L’aspect le plus ennuyeux, s’il faut en trouver un, c’est peut-être la répétition des tâches lorsque vous gradez de nombreux diamants à la suite.

  • C’est un métier stressant ?

C’est un métier assez stressant car il y a de nombreux enjeux. Les clients sont souvent pressés ce qui nous oblige à travailler vite et bien. Cette « vitesse » est un risque que nous veillons à minimiser le plus possible en prenant le temps des analyses et en expliquant au client pourquoi nous avons besoin de temps supplémentaire sur certaines pierres.

  • Il y a certainement des aspects insoupçonnés par le grand public ?

Nous exerçons un métier de passion, mais l’aspect scientifique et rigoureux est primordial. Une analyse ne se fait généralement pas en 5 minutes et nous devons, à chaque fois que nous émettons un résultat, avoir les preuves de ce que nous avançons. Nous avons la chance d’analyser des merveilles de la nature comme des petites pierres peu attirantes.

  • Expertiser des pierres, c’est parfois faire des déçus. On gère ça comment ?

Nous sommes des êtres humains, nous sommes toujours attristés par certains cas de figure. Après, nous devons rester professionnels car notre analyse est professionnelle. Il faut essayer de faire abstraction de tout cela. En tant que gemmologue, nous ne savons pas l’histoire de la pierre ou de son possesseur. Pour nous, ce n’est seulement qu’un numéro.

  • Qui dit laboratoire d’expertises peut dire – un jour – contentieux juridiques. Vous y pensez ? Vous vous préparez à ce type d’éventualité ?

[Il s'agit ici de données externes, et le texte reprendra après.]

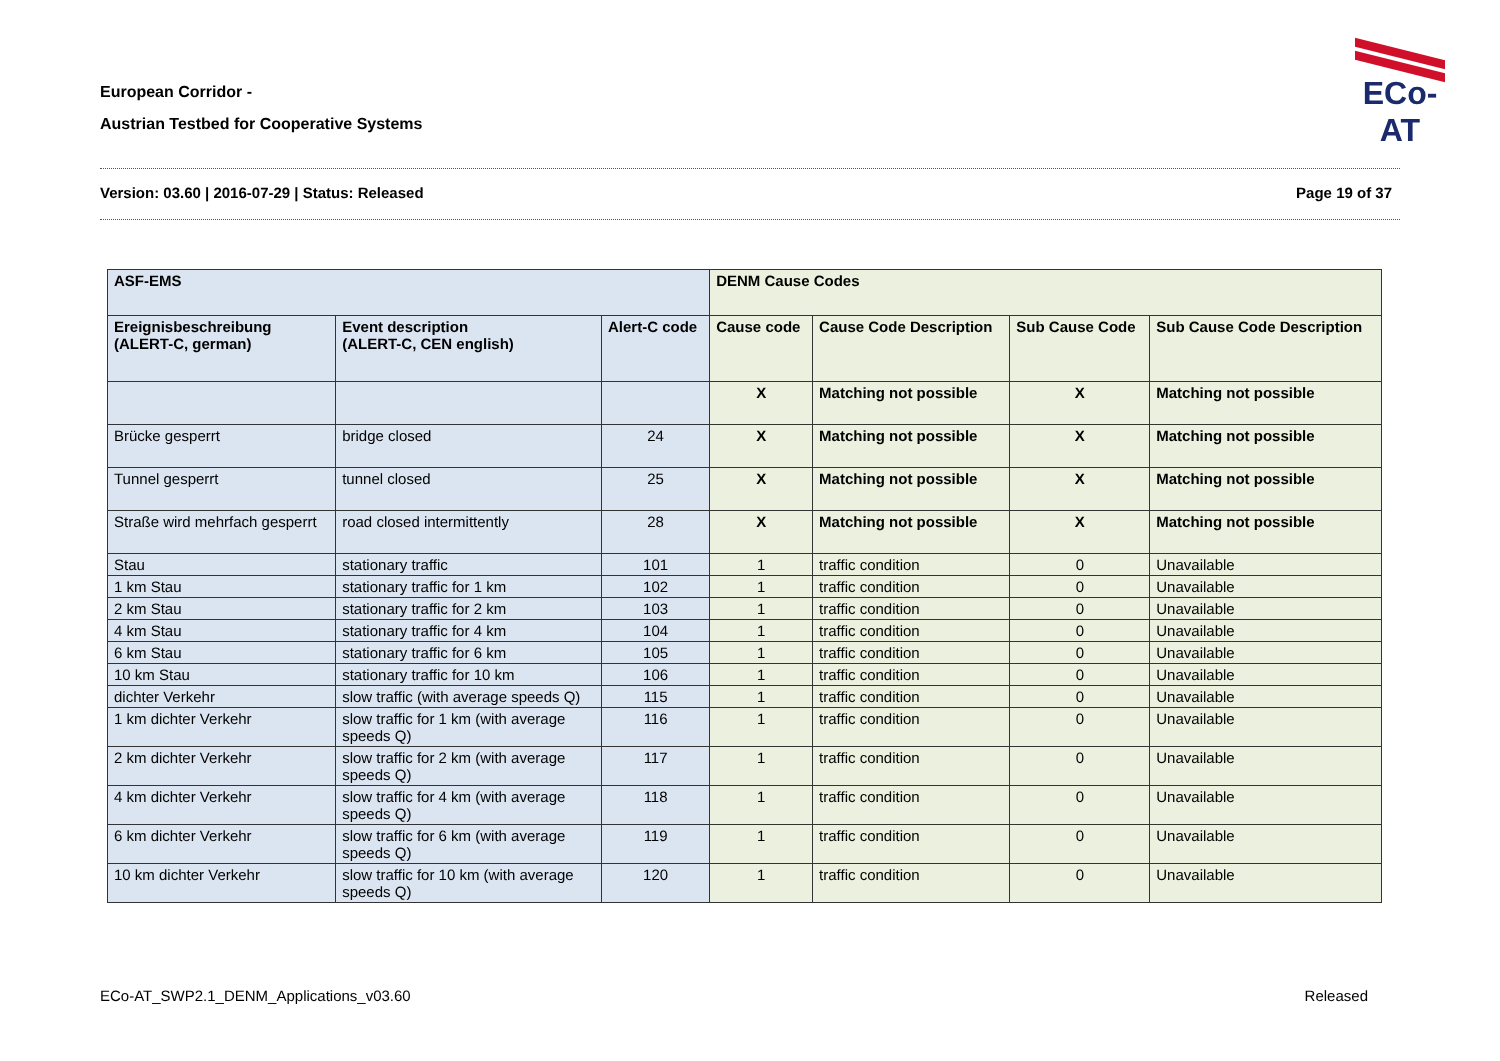European Corridor -
Austrian Testbed for Cooperative Systems
ECo-AT
Version: 03.60 | 2016-07-29 | Status: Released Page 19 of 37
| ASF-EMS | | | DENM Cause Codes | | | |
| --- | --- | --- | --- | --- | --- | --- |
| Ereignisbeschreibung (ALERT-C, german) | Event description (ALERT-C, CEN english) | Alert-C code | Cause code | Cause Code Description | Sub Cause Code | Sub Cause Code Description |
| | | | X | Matching not possible | X | Matching not possible |
| Brücke gesperrt | bridge closed | 24 | X | Matching not possible | X | Matching not possible |
| Tunnel gesperrt | tunnel closed | 25 | X | Matching not possible | X | Matching not possible |
| Straße wird mehrfach gesperrt | road closed intermittently | 28 | X | Matching not possible | X | Matching not possible |
| Stau | stationary traffic | 101 | 1 | traffic condition | 0 | Unavailable |
| 1 km Stau | stationary traffic for 1 km | 102 | 1 | traffic condition | 0 | Unavailable |
| 2 km Stau | stationary traffic for 2 km | 103 | 1 | traffic condition | 0 | Unavailable |
| 4 km Stau | stationary traffic for 4 km | 104 | 1 | traffic condition | 0 | Unavailable |
| 6 km Stau | stationary traffic for 6 km | 105 | 1 | traffic condition | 0 | Unavailable |
| 10 km Stau | stationary traffic for 10 km | 106 | 1 | traffic condition | 0 | Unavailable |
| dichter Verkehr | slow traffic (with average speeds Q) | 115 | 1 | traffic condition | 0 | Unavailable |
| 1 km dichter Verkehr | slow traffic for 1 km (with average speeds Q) | 116 | 1 | traffic condition | 0 | Unavailable |
| 2 km dichter Verkehr | slow traffic for 2 km (with average speeds Q) | 117 | 1 | traffic condition | 0 | Unavailable |
| 4 km dichter Verkehr | slow traffic for 4 km (with average speeds Q) | 118 | 1 | traffic condition | 0 | Unavailable |
| 6 km dichter Verkehr | slow traffic for 6 km (with average speeds Q) | 119 | 1 | traffic condition | 0 | Unavailable |
| 10 km dichter Verkehr | slow traffic for 10 km (with average speeds Q) | 120 | 1 | traffic condition | 0 | Unavailable |
ECo-AT_SWP2.1_DENM_Applications_v03.60 Released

Oui, c’est pour cela que tous les résultats que nous émettons sont fondés sur une expertise scientifique. Nous avons des preuves scientifiques démontrant notre résultat d’analyse. Ces analyses peuvent être « données » au client dans le cadre d’un rapport justifié.

  • Comment concevez-vous l’exercice de votre profession au quotidien ?

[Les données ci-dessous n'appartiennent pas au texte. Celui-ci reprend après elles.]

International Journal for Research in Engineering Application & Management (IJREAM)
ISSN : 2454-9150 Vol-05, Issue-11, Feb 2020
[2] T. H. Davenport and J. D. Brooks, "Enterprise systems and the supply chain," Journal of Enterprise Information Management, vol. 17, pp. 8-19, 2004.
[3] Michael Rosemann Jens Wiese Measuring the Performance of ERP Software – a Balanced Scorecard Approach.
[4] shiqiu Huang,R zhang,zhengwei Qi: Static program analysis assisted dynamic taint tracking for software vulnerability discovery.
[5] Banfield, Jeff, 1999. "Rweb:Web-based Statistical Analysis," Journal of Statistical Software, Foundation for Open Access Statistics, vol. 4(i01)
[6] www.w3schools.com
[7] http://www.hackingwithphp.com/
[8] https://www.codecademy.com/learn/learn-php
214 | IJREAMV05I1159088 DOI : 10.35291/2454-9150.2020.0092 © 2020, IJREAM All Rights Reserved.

Comme une nouvelle enquête à chaque pierre, du plaisir.

  • Vous travaillez avec une clientèle variée : particuliers, grandes maisons, joailliers indépendants… Je suppose que les relations sont différentes. Comment gère-t-on le niveau d’exigence de chacun ?

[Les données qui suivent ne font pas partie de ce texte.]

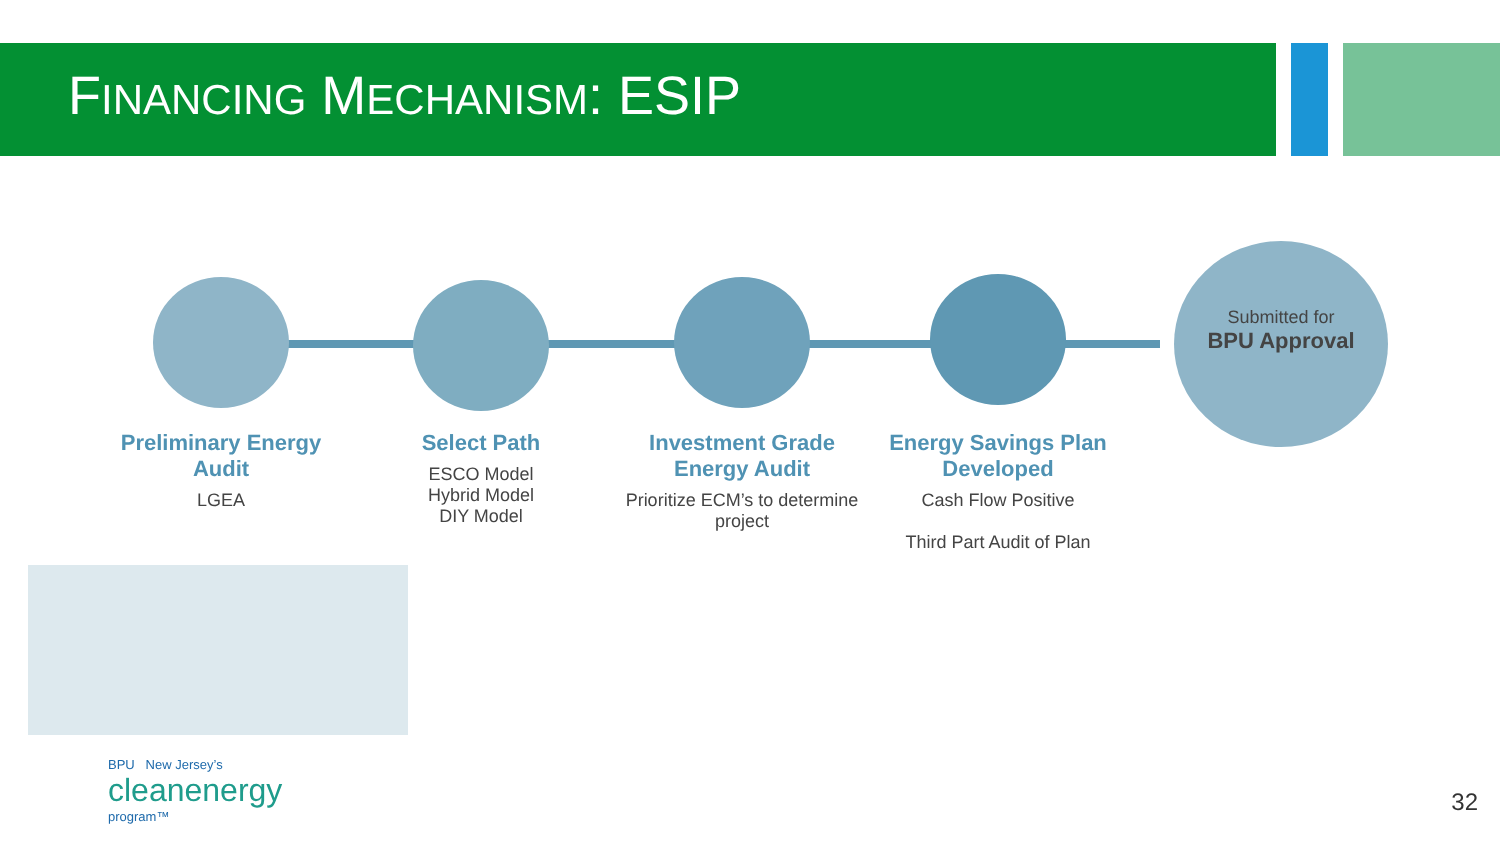FINANCING MECHANISM: ESIP
Submitted for
BPU Approval
Preliminary Energy Audit
LGEA
Select Path
ESCO Model
Hybrid Model
DIY Model
Investment Grade Energy Audit
Prioritize ECM’s to determine project
Energy Savings Plan Developed
Cash Flow Positive
Third Part Audit of Plan
BPU New Jersey’s
cleanenergy
program™
32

Chaque client a un niveau d’exigence différent. Notre niveau d’exigence dans l’analyse est le même pour tous. Après, nous essayons d’être le plus possible à l’écoute de nos clients.

  • Le LFG propose des formations à la gemmologie. Vous donnez des cours ? Vous aimez transmettre vos connaissances et enseigner / écrire ?

Le LFG a toujours œuvré dans la transmission des connaissances depuis sa création en 1929. Il continue à transmettre ses connaissances grâce au nouveau pôle de formation en gemmologie ouvert il y a quelques années. Ayant donné des cours au sein de l’Institut National de Gemmologie, c’est avec plaisir que je continue à enseigner sur des thématiques comme le diamant ou la géologie. C’est toujours un plaisir de partager des connaissances en formation ou par le biais d’articles scientifiques.

  • Le diamant synthétique est de plus en plus présent sur le marché. Peut-on dire que gérer sa présence sur le marché est le défi des années à venir ?

Les diamants synthétiques deviennent de plus en plus « faciles » à fabriquer. Les avancées scientifiques dans le domaine ont fait que la croissance de diamant en laboratoire est « connue » et de moins en moins onéreuse. Les diamants synthétiques battent en ce moment des records de poids et de couleur, etc. Il faudra s’attendre dans quelques années à en voir de plus en plus, notamment dans des lots de petites pierres.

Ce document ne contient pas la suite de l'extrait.